Clark explained the breakdown, which basically enables those affected to transfer benefits as long as they complete 20 years of service:
--Those eligible for retirement on Aug. 1, 2009, would be eligible to transfer their benefits with no additional service requirement.
--Those with an approved retirement date after Aug. 1, 2009, and before July 1, 2010, would qualify with no additional service.
--Those eligible for retirement after Aug. 1, 2009, but before Aug. 1, 2010, would qualify with one additional year of service after electing to transfer their Post-9/11 GI Bill benefits.
--Those eligible for retirement between Aug. 1, 2010, and July 31, 2011, would qualify with two additional years of service after electing to transfer.
--Those eligible to retire between Aug. 1, 2011, and July 31, 2012, would qualify with three additional years of service after electing to transfer.
The service member's 36 months of benefits – the equivalent of four nine-month academic years – could be transferred to a spouse, one or more children or any combination, Clark said. The family member must be enrolled in the Defense Eligibility Enrollment Reporting System to receive the benefits.
Service members also have the option to use some benefits themselves and transfer what they haven't used to one or more family members.
Even after transferring the benefits, they remain the "property" of the service member who earned them, who can revoke them or redesignate who receives them at any time.
For more details on the Post-9/11 GI Bill, visit the Defense Department website, www.defenselink.mil or the Department of Veterans’ Affairs, www.gibill.va.gov.
New Legislation Spotlight
Sens. Ben Nelson, D-Neb., and Lindsey Graham, R-S.C. introduced legislation that would give retired members of the National Guard and Reserve and their families eligibility to receive the TRICARE Standard health care benefits. The bill, S. 731, would provide “Gray Area” Retirees with health benefits.
Gray Area Retirees are those retired members of the National Guard and Reserve with 20 or more years of military service, who are eligible for military retirement pay and TRICARE Standard coverage at age 60, but who are not yet 60 years of age. Nelson and Graham’s legislation would allow eligible Reserve retirees who have not reached the age of 60 to access TRICARE coverage until age 60, by purchasing TRICARE Standard coverage for 100% of the premium.
In a press release, Sen.
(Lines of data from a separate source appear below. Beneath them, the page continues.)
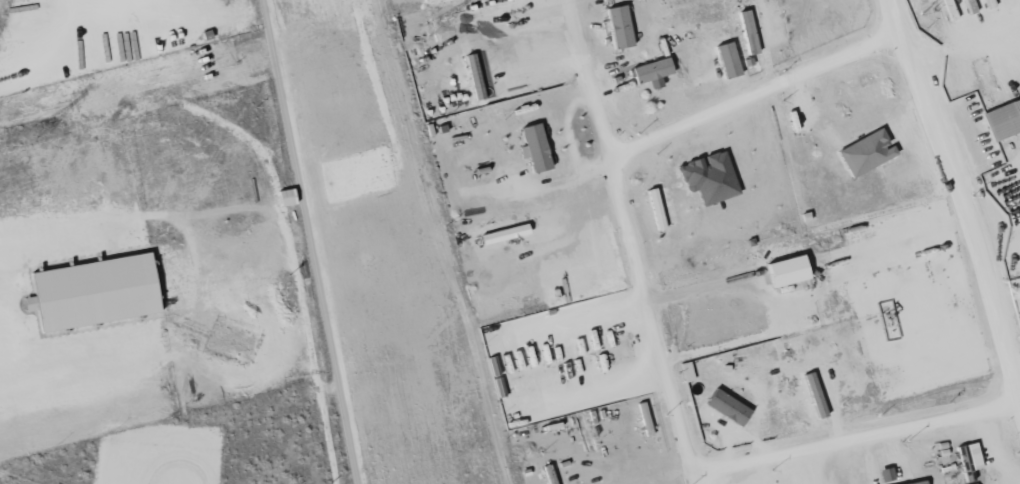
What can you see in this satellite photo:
power tower: (433, 27)
building: (621, 27)
building: (750, 34)
building: (729, 60)
building: (654, 70)
building: (476, 78)
road: (756, 93)
building: (1004, 120)
power tower: (39, 130)
building: (538, 148)
building: (867, 153)
building: (711, 178)
building: (288, 197)
road: (957, 201)
building: (497, 236)
road: (630, 241)
building: (790, 271)
building: (96, 292)
petroleum well: (880, 318)
building: (729, 407)
road: (855, 435)
building: (971, 460)
building: (922, 483)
Nelson said, “The reserve components have undergone a significant transformation in the past 8 years from a Cold War-era strategic force to an operational force, manned and equipped to face both the traditional and asymmetric threats of the 21st century. The reserve components respond when unforeseen events require greater mobilization than the active duty can provide. Our reserve components are engaged in all fronts of our operations in Iraq and Afghanistan and now require greater vigilance on our part and delivery on our obligation to provide them with the care they require.”
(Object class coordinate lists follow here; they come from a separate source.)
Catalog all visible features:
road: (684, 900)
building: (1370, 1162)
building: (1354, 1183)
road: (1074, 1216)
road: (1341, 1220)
“Guardsmen and Reservists are our nation’s citizen-soldiers,” said Sen. Graham. “They spend their entire careers balancing lives in the civilian and military worlds. The roles they play, both in their communities and in the defense of our nation, make their service unique. They are doing incredibly difficult jobs in the most trying of circumstances. They have earned increased benefits and it is important that Congress recognize and reward them for their service.
According to the Defense Department, as of December 31, 2008, there were 225,226 Gray Area Retirees nationwide which this legislation could potentially help get TRICARE coverage.
The Congressional Budget Office says the legislation would be nearly budget-neutral as the premiums paid by the beneficiaries would offset the costs.
Since September 11, 2001, 698,100 reservists have been activated. Currently, there are 123,843 National Guard and Reserve personnel activated and serving.